INFORMATION SUPPLIED below:

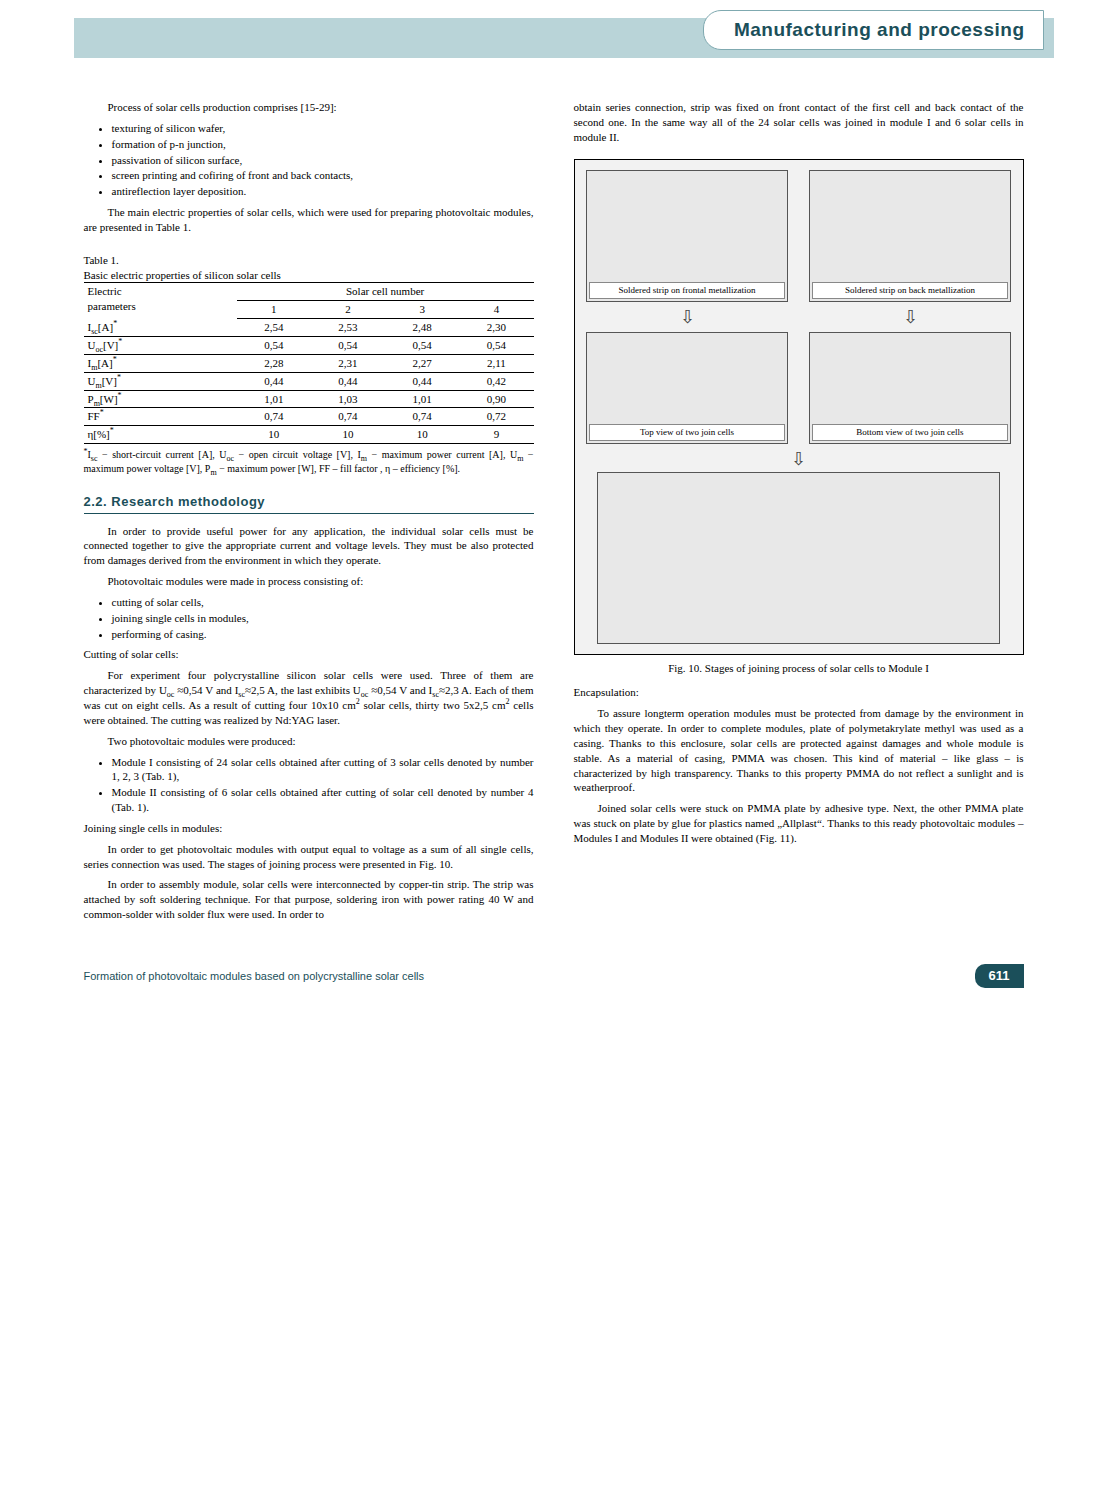Manufacturing and processing
Process of solar cells production comprises [15-29]:
texturing of silicon wafer,
formation of p-n junction,
passivation of silicon surface,
screen printing and cofiring of front and back contacts,
antireflection layer deposition.
The main electric properties of solar cells, which were used for preparing photovoltaic modules, are presented in Table 1.
Table 1.
Basic electric properties of silicon solar cells
| Electric parameters | Solar cell number |
| 1 | 2 | 3 | 4 |
| I sc [A] * | 2,54 | 2,53 | 2,48 | 2,30 |
| U oc [V] * | 0,54 | 0,54 | 0,54 | 0,54 |
| I m [A] * | 2,28 | 2,31 | 2,27 | 2,11 |
| U m [V] * | 0,44 | 0,44 | 0,44 | 0,42 |
| P m [W] * | 1,01 | 1,03 | 1,01 | 0,90 |
| FF * | 0,74 | 0,74 | 0,74 | 0,72 |
| η[%] * | 10 | 10 | 10 | 9 |
*Isc − short-circuit current [A], Uoc − open circuit voltage [V], Im − maximum power current [A], Um − maximum power voltage [V], Pm − maximum power [W], FF – fill factor , η – efficiency [%].
2.2. Research methodology
In order to provide useful power for any application, the individual solar cells must be connected together to give the appropriate current and voltage levels. They must be also protected from damages derived from the environment in which they operate.
Photovoltaic modules were made in process consisting of:
cutting of solar cells,
joining single cells in modules,
performing of casing.
Cutting of solar cells:
For experiment four polycrystalline silicon solar cells were used. Three of them are characterized by Uoc ≈0,54 V and Isc≈2,5 A, the last exhibits Uoc ≈0,54 V and Isc≈2,3 A. Each of them was cut on eight cells. As a result of cutting four 10x10 cm2 solar cells, thirty two 5x2,5 cm2 cells were obtained. The cutting was realized by Nd:YAG laser.
Two photovoltaic modules were produced:
Module I consisting of 24 solar cells obtained after cutting of 3 solar cells denoted by number 1, 2, 3 (Tab. 1),
Module II consisting of 6 solar cells obtained after cutting of solar cell denoted by number 4 (Tab. 1).
Joining single cells in modules:
In order to get photovoltaic modules with output equal to voltage as a sum of all single cells, series connection was used. The stages of joining process were presented in Fig. 10.
In order to assembly module, solar cells were interconnected by copper-tin strip. The strip was attached by soft soldering technique. For that purpose, soldering iron with power rating 40 W and common-solder with solder flux were used. In order to
obtain series connection, strip was fixed on front contact of the first cell and back contact of the second one. In the same way all of the 24 solar cells was joined in module I and 6 solar cells in module II.
Soldered strip on frontal metallization
Soldered strip on back metallization
⇩
⇩
Top view of two join cells
Bottom view of two join cells
⇩
Fig. 10. Stages of joining process of solar cells to Module I
Encapsulation:
To assure longterm operation modules must be protected from damage by the environment in which they operate. In order to complete modules, plate of polymetakrylate methyl was used as a casing. Thanks to this enclosure, solar cells are protected against damages and whole module is stable. As a material of casing, PMMA was chosen. This kind of material – like glass – is characterized by high transparency. Thanks to this property PMMA do not reflect a sunlight and is weatherproof.
Joined solar cells were stuck on PMMA plate by adhesive type. Next, the other PMMA plate was stuck on plate by glue for plastics named „Allplast“. Thanks to this ready photovoltaic modules – Modules I and Modules II were obtained (Fig. 11).
Formation of photovoltaic modules based on polycrystalline solar cells
611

End of INFORMATION SUPPLIED.

▶ _INSTRUCTIONS FOR THE TASK_: Only exact copies of the lines from the one containing "In order to assembly" to the end of the records belong in the answer.

▶ _TASK SOLUTION_:
In order to assembly module, solar cells were interconnected by copper-tin strip. The strip was attached by soft soldering technique. For that purpose, soldering iron with power rating 40 W and common-solder with solder flux were used. In order to
obtain series connection, strip was fixed on front contact of the first cell and back contact of the second one. In the same way all of the 24 solar cells was joined in module I and 6 solar cells in module II.
Soldered strip on frontal metallization
Soldered strip on back metallization
⇩
⇩
Top view of two join cells
Bottom view of two join cells
⇩
Fig. 10. Stages of joining process of solar cells to Module I
Encapsulation:
To assure longterm operation modules must be protected from damage by the environment in which they operate. In order to complete modules, plate of polymetakrylate methyl was used as a casing. Thanks to this enclosure, solar cells are protected against damages and whole module is stable. As a material of casing, PMMA was chosen. This kind of material – like glass – is characterized by high transparency. Thanks to this property PMMA do not reflect a sunlight and is weatherproof.
Joined solar cells were stuck on PMMA plate by adhesive type. Next, the other PMMA plate was stuck on plate by glue for plastics named „Allplast“. Thanks to this ready photovoltaic modules – Modules I and Modules II were obtained (Fig. 11).
Formation of photovoltaic modules based on polycrystalline solar cells
611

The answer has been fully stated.